Old Plaited-Beard sent for Bakula and accused him of destroying the power in his charms; and when the lad strenuously denied the accusation, he told him what he had sneeringly said in the nganga’s town about “medicine men” and their tricks; of his companionship with the white man in the King’s town; and how he who used to wear so many charms had thrown nearly all of them away. It seemed a very black indictment.
Bakula admitted that he had lost faith in ngangas, and told with dramatic force of the nganga’s exposed trickery in the King’s town; he did not deny his liking for the white man, for had he not shown kindness to him in forgiving him and healing his wound? He assented to the charge of throwing his charms away, for he could not see that the messes the witch-doctors put into horns and shells could help them in sickness, hunting, trading, or anything else.
“Besides,” he said, "if I had power to affect the charms made by the ‘medicine man’ for the town, how is it our people have killed pigs, gazelles and an antelope?"
“You let them shoot the animals, and took the spirit from my charms, so that I could not kill any,” unreasonably argued the superstitious old man.
“I am sorry no game fell to your gun,” soothingly replied the lad, “but it was through no fault of mine.”
Old Plaited-Beard looked at the apologetic lad suspiciously, and he thought that his very conciliatory attitude was a sign of his guilt.
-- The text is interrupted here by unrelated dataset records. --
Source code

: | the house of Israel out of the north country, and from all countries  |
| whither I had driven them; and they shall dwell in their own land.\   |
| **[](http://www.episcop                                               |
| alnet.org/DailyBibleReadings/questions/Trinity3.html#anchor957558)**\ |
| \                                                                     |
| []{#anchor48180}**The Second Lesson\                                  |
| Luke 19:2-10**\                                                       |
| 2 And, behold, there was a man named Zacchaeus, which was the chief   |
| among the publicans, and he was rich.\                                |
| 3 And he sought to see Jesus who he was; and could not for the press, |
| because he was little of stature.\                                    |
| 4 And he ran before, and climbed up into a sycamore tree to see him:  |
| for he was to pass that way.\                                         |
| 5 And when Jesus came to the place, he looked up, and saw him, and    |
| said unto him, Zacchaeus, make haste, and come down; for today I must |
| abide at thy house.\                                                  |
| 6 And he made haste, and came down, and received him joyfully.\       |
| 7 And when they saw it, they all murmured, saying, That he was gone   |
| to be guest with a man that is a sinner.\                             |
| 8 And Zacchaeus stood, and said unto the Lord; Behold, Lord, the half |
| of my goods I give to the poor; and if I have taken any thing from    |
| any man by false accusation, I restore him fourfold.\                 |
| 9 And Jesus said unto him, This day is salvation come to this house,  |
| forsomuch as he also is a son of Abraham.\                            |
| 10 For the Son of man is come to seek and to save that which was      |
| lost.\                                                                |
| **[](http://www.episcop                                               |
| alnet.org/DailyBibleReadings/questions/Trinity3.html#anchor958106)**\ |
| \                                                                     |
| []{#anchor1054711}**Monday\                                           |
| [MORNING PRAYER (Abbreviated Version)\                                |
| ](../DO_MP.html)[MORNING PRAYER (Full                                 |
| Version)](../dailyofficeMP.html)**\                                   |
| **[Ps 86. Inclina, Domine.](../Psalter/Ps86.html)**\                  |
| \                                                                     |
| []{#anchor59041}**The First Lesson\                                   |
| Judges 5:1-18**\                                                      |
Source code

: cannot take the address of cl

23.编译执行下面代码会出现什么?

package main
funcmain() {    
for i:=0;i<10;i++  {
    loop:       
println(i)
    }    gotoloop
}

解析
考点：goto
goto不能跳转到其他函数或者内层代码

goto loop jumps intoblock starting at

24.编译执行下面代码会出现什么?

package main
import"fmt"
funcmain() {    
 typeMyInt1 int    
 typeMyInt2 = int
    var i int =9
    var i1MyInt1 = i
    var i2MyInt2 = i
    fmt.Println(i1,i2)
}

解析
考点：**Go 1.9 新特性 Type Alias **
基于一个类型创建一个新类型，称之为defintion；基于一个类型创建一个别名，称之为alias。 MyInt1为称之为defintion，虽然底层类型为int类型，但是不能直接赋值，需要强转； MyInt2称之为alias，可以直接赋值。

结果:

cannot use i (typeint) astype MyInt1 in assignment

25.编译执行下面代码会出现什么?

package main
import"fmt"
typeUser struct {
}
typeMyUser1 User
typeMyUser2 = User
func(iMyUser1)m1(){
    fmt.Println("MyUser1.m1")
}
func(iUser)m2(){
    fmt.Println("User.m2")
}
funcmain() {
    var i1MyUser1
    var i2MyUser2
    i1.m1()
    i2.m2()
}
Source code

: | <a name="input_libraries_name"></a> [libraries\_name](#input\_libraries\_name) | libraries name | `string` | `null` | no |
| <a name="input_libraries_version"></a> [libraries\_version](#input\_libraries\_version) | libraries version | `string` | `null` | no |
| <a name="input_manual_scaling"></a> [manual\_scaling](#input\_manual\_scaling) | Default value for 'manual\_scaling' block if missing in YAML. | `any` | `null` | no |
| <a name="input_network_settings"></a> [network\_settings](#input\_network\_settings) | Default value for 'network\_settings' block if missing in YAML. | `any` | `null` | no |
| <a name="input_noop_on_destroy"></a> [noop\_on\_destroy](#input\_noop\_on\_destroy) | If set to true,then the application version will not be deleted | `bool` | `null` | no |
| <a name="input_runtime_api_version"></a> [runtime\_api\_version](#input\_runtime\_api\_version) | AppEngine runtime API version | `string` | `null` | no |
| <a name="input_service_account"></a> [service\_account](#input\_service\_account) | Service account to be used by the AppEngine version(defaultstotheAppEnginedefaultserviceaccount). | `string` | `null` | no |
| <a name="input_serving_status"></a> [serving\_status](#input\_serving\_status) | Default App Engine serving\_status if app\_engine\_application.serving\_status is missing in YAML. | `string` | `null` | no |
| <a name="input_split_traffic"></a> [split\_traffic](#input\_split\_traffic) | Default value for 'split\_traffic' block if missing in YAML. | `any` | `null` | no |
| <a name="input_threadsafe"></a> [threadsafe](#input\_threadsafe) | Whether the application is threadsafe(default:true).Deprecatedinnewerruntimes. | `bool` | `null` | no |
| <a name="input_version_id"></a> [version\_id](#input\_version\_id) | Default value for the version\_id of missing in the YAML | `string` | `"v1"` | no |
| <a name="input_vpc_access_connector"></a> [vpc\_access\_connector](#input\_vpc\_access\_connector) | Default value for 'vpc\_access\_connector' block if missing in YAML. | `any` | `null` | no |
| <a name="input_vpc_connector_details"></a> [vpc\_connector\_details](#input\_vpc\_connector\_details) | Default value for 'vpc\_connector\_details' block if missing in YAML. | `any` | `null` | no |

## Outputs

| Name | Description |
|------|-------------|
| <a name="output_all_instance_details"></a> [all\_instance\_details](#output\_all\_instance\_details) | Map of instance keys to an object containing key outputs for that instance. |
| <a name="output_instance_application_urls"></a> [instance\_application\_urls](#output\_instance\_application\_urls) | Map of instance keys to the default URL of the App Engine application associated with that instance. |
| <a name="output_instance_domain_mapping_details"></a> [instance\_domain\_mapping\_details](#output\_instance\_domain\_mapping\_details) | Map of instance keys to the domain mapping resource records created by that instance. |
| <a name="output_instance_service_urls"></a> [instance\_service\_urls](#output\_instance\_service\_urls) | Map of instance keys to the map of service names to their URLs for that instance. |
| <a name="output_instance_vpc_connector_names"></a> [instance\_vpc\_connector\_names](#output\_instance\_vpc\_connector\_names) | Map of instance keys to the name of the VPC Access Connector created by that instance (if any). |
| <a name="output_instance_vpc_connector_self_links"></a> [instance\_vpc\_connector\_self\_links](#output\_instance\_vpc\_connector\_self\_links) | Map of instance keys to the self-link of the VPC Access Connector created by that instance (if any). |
He would have understood him better if the spirited boy had burst into loud, angry abuse, recriminations and counter-charges. However, he only said: "Don’t do it again. Leave my charms alone and do not laugh at ‘medicine men’ and their fetishes, for you have put me to the expense of engaging a nganga to renew the power in my hunting charm."
Old Plaited-Beard went next day to the nganga nkongo, who made three plaits of nine pieces of grass in each plait. He then asked for a piece of the last bird or animal his client had killed. The old man took from his shoulder-bag the tail of a gazelle that he had brought for the purpose and handed it over to the “medicine man.”
A hunter always saves a feather or a claw of the last bird he killed, or the tail or hoof of the last animal he shot, and that is why all these odds and ends are stuck in the front walls of the houses. At any time he may repeatedly miss, and may require a piece of the last thing he killed to restore his luck. The nganga took the gazelle’s tail from Old Plaited-Beard and put it on the ground; he then made three little heaps of loose gunpowder round it, and chalked a cross near the powder, and on the butt of the hunter’s gun. The nganga exploded the powder; a little gunpowder was then put in the gun, and the hunter, standing a few feet away, fired at the gazelle’s tail, and blew it from the spot on which it was resting, thus proving that his hunting skill had returned to him. If the tail had not been blown out of its position the “medicine man” would have repeated his ceremonies.
After the old man had knocked the tail away, the nganga took the gun from him, and put his finger in the dirt where the tail had been, and rubbed a little of the earth three times on the hunter’s upper lip; the fourth time he put his fingers on the butt of the gun, and ran them up the barrel and snapped them in the air. He then loosened the plaits, and shook the grass about the gun. Old Plaited-Beard stepped forward, solemnly clapped his hands, took his gun, sprang into the air, and returned home satisfied that in future he would be more successful. He had never been a good shot, and this season he failed utterly, and put all the blame on Bakula, on whom he determined to avenge himself on the first good opportunity.